Possibles traces de vie extraterrestre sur la planète K2-18b : début d’une enquête pour le confirmer

Illustration d'une exoplanète

Grâce au Télescope Spatial James Webb, les scientifiques vont tenter de confirmer la présence de diméthylsulfure dans l’atmosphère de K2-18b, une super Terre située à 120 années-lumière de nous. Cette substance sur notre planète est produite uniquement par des êtres vivants.

Illustration d'une exoplanète. Crédit : ESA/Hubble

Illustration d’une exoplanète. Crédit : ESA/Hubble

En septembre de l’année dernière, les chercheurs de l’Université de Cambridge ont fait une annonce sensationnelle : des traces de diméthylsulfure, un composé produit uniquement par des formes de vie sur Terre, ont été détectées dans l’atmosphère de K2-18b, une planète extrasolaire située à 120 années-lumière de nous. Cela représente une différence cruciale par communiqué à la multitude d’autres molécules organiques régulièrement détectées sur des mondes extraterrestres, à l’intérieur et à l’extérieur du système solaire. Il y a donc une réelle possibilité que sur cette planète, techniquement une super Terre (c’est-à-dire une planète rocheuse ayant une masse 2 à 10 fois supérieure à celle de la Terre), il puisse y avoir des formes de vie extraterrestre.

Le Dr Nikku Madhusudhan, astrophysicien à l’université britannique et auteur principal de l’étude « Carbon-bearing Molecules in a Possible Hycean Atmosphere » liée à cette annonce, a déclaré dans une récente interview au Times citée par le DailyMail que son équipe tentera de confirmer définitivement la détection de cette substance, également connue sous le nom de sulfure de diméthyle ou méthylthiométhane (DMS), sur K2-18b. L’observation précédente, bien que prometteuse, était de nature préliminaire, donc la présence de diméthylsulfure avait été établie avec une précision de 50%. Une étude de suivi est nécessaire, et c’est précisément ce qui sera réalisé aujourd’hui, le vendredi 26 avril 2024.

Le spectre de l'exoplanète. Crédit : NASA, CSA, ESA, R. Crawford (STScI), J. Olmsted (STScI), Science : N. Madhusudhan (Université de Cambridge)
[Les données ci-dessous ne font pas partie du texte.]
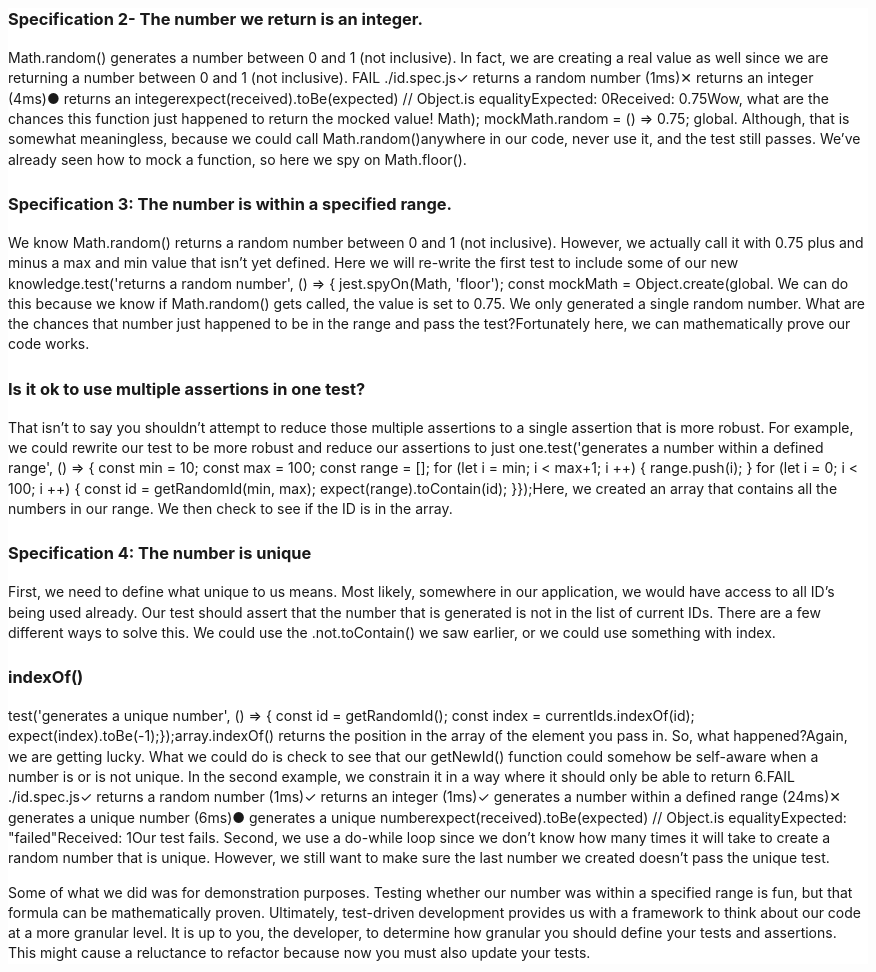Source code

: ### **Specification 2- The number we return is an integer.**

Math.random() generates a number between 0 and 1 (not inclusive). In fact, we are creating a real value as well since we are returning a number between 0 and 1 (not inclusive). FAIL ./id.spec.js✓ returns a random number (1ms)✕ returns an integer (4ms)● returns an integerexpect(received).toBe(expected) // Object.is equalityExpected: 0Received: 0.75Wow, what are the chances this function just happened to return the mocked value! Math); mockMath.random = () => 0.75; global. Although, that is somewhat meaningless, because we could call Math.random()anywhere in our code, never use it, and the test still passes. We’ve already seen how to mock a function, so here we spy on Math.floor().

### **Specification 3: The number is within a specified range.**

We know Math.random() returns a random number between 0 and 1 (not inclusive). However, we actually call it with 0.75 plus and minus a max and min value that isn’t yet defined. Here we will re-write the first test to include some of our new knowledge.test('returns a random number', () => { jest.spyOn(Math, 'floor'); const mockMath = Object.create(global. We can do this because we know if Math.random() gets called, the value is set to 0.75. We only generated a single random number. What are the chances that number just happened to be in the range and pass the test?Fortunately here, we can mathematically prove our code works.

### **Is it ok to use multiple assertions in one test?**

That isn’t to say you shouldn’t attempt to reduce those multiple assertions to a single assertion that is more robust. For example, we could rewrite our test to be more robust and reduce our assertions to just one.test('generates a number within a defined range', () => { const min = 10; const max = 100; const range = []; for (let i = min; i < max+1; i ++) { range.push(i); } for (let i = 0; i < 100; i ++) { const id = getRandomId(min, max); expect(range).toContain(id); }});Here, we created an array that contains all the numbers in our range. We then check to see if the ID is in the array.

### **Specification 4: The number is unique**

First, we need to define what unique to us means. Most likely, somewhere in our application, we would have access to all ID’s being used already. Our test should assert that the number that is generated is not in the list of current IDs. There are a few different ways to solve this. We could use the .not.toContain() we saw earlier, or we could use something with index.

### **indexOf()**

test('generates a unique number', () => { const id = getRandomId(); const index = currentIds.indexOf(id); expect(index).toBe(-1);});array.indexOf() returns the position in the array of the element you pass in. So, what happened?Again, we are getting lucky. What we could do is check to see that our getNewId() function could somehow be self-aware when a number is or is not unique. In the second example, we constrain it in a way where it should only be able to return 6.FAIL ./id.spec.js✓ returns a random number (1ms)✓ returns an integer (1ms)✓ generates a number within a defined range (24ms)✕ generates a unique number (6ms)● generates a unique numberexpect(received).toBe(expected) // Object.is equalityExpected: "failed"Received: 1Our test fails. Second, we use a do-while loop since we don’t know how many times it will take to create a random number that is unique. However, we still want to make sure the last number we created doesn’t pass the unique test.

Some of what we did was for demonstration purposes. Testing whether our number was within a specified range is fun, but that formula can be mathematically proven. Ultimately, test-driven development provides us with a framework to think about our code at a more granular level. It is up to you, the developer, to determine how granular you should define your tests and assertions. This might cause a reluctance to refactor because now you must also update your tests.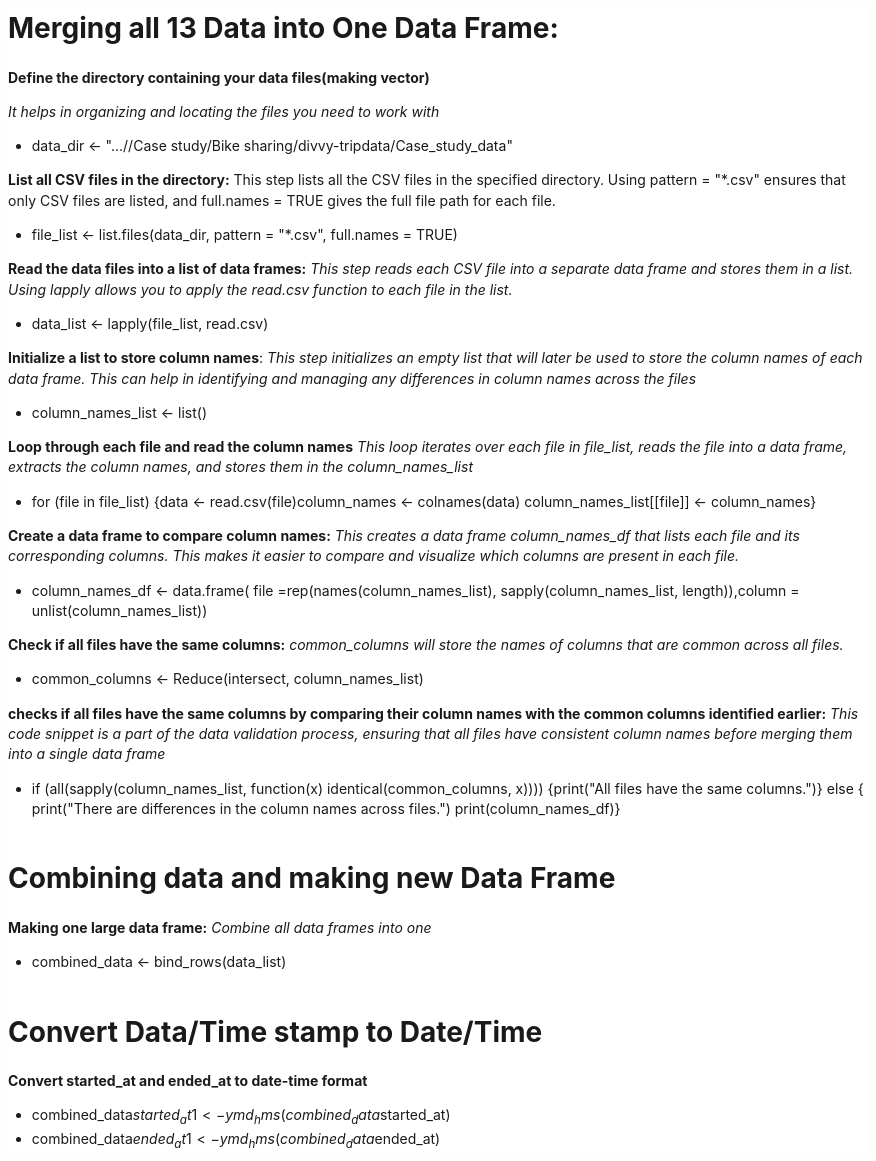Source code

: # Merging all 13 Data into One Data Frame:
**Define the directory containing your data files(making vector)**

*It helps in organizing and locating the files you need to work with*
* data_dir <- "...//Case study/Bike sharing/divvy-tripdata/Case_study_data"

 **List all CSV files in the directory:** This step lists all the CSV files in the specified directory. Using pattern = "*.csv" ensures that only CSV files are listed, and full.names = TRUE gives the full file path for each file.
* file_list <- list.files(data_dir, pattern = "*.csv", full.names = TRUE)

**Read the data files into a list of data frames:** *This step reads each CSV file into a separate data frame and stores them in a list. Using lapply allows you to apply the read.csv function to each file in the list.*
* data_list <- lapply(file_list, read.csv)

 **Initialize a list to store column names**: *This step initializes an empty list that will later be used to store the column names of each data frame. This can help in identifying and managing any differences in column names across the files*
* column_names_list <- list()

**Loop through each file and read the column names** *This loop iterates over each file in file_list, reads the file into a data frame, extracts the column names, and stores them in the column_names_list*
* for (file in file_list) {data <- read.csv(file)column_names <- colnames(data) column_names_list[[file]] <- column_names}
  
**Create a data frame to compare column names:** *This creates a data frame column_names_df that lists each file and its corresponding columns. This makes it easier to compare and visualize which columns are present in each file.*
* column_names_df <- data.frame( file =rep(names(column_names_list), sapply(column_names_list, length)),column = unlist(column_names_list))

**Check if all files have the same columns:** *common_columns will store the names of columns that are common across all files.*
* common_columns <- Reduce(intersect, column_names_list)

**checks if all files have the same columns by comparing their column names with the common columns identified earlier:** *This code snippet is a part of the data validation process, ensuring that all files have consistent column names before merging them into a single data frame* 
* if (all(sapply(column_names_list, function(x) identical(common_columns, x)))) {print("All files have the same columns.")} else { print("There are differences in the column names across files.") print(column_names_df)}

# Combining data and making new Data Frame

**Making one large data frame:** *Combine all data frames into one*
* combined_data <- bind_rows(data_list)

# Convert Data/Time stamp to Date/Time
**Convert started_at  and ended_at to date-time format**
* combined_data$started_at1 <- ymd_hms(combined_data$started_at)
* combined_data$ended_at1 <- ymd_hms(combined_data$ended_at)
  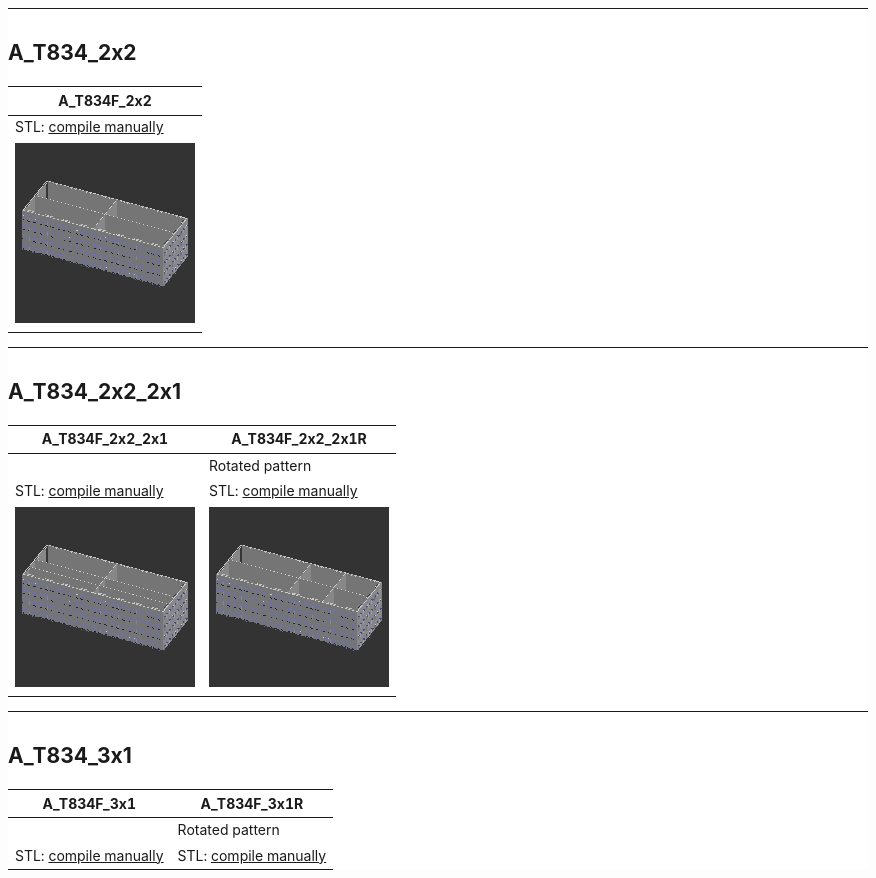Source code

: 
---
## A_T834_2x2
| **A_T834F_2x2** | 
| --- | 
| STL: [compile manually](https://github.com/CZDanol/DNLTray#how-to-compile) | 
| ![preview](png/A_T834F_2x2.png) | 


---
## A_T834_2x2_2x1
| **A_T834F_2x2_2x1** | **A_T834F_2x2_2x1R** | 
| --- | --- | 
|  | Rotated pattern | 
| STL: [compile manually](https://github.com/CZDanol/DNLTray#how-to-compile) | STL: [compile manually](https://github.com/CZDanol/DNLTray#how-to-compile) | 
| ![preview](png/A_T834F_2x2_2x1.png) | ![preview](png/A_T834F_2x2_2x1R.png) | 


---
## A_T834_3x1
| **A_T834F_3x1** | **A_T834F_3x1R** | 
| --- | --- | 
|  | Rotated pattern | 
| STL: [compile manually](https://github.com/CZDanol/DNLTray#how-to-compile) | STL: [compile manually](https://github.com/CZDanol/DNLTray#how-to-compile) |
Les chercheurs viseront l’exoplanète pendant huit heures avec le futuriste et coûteux Télescope Spatial James Webb, l’outil le plus avancé à la disposition des astrobiologistes (et d’autres). Le James Webb peut réaliser des analyses spectroscopiques approfondies des atmosphères des exoplanètes ; en pratique, à partir de la lumière qu’elles reflètent, il est possible de déterminer les substances présentes et donc de détecter les « signatures » associées à la vie. Du vapeur d’eau, du méthane, du dioxyde de carbone, des traces d’ammoniac et donc du diméthylsulfure ont déjà été détectés sur K2-18b. L’espoir est qu’avec ces huit heures d’observation, les chercheurs parviendront à confirmer définitivement la présence de DMS. Sachant que, pour le moment du moins, il n’est pas possible d’expliquer son existence par des processus non biologiques (par exemple géologiques), il s’agirait de la première confirmation indirecte de la présence de vie sur un monde extraterrestre.

Pourquoi la vie extraterrestre est plus probable dans les mondes violets que dans ceux bleus et verts comme la Terre

« Ce fut un véritable choc, j’ai passé des nuits sans sommeil pendant une semaine. Cette semaine-là, je n’ai même pas trouvé le courage de le dire à mon équipe », a déclaré le Dr Madhusudhan, faisant référence à la première détection préliminaire de la substance. Actuellement, grâce à la nouvelle étude, K2-18b a toutes les chances de devenir le premier monde extraterrestre habité. Mais il faudra plusieurs mois avant d’obtenir les résultats définitifs de cette longue analyse.

La planète, découverte en 2015 grâce au chasseur d’exoplanètes Kepler désormais hors service, est ce qu’on appelle une « planète océanique », c’est-à-dire une planète de taille inférieure à celle de Neptune, probablement recouverte d’eau ou d’une croûte de glace très épaisse (comme les lunes des géants gazeux du système solaire, Jupiter et Saturne) et avec une atmosphère riche en hydrogène. K2-18b est beaucoup plus proche de son étoile mère que la Terre ne l’est du Soleil (une année dure 33 jours terrestres), mais étant donné que l’étoile est plus faible, la planète se trouve quand même dans la zone habitable et peut donc avoir de l’eau à sa surface. Une nouvelle étude a déterminé que les mondes violets sont les plus susceptibles d’abriter une vie extraterrestre par communiqué à ceux bleus et verts comme la Terre.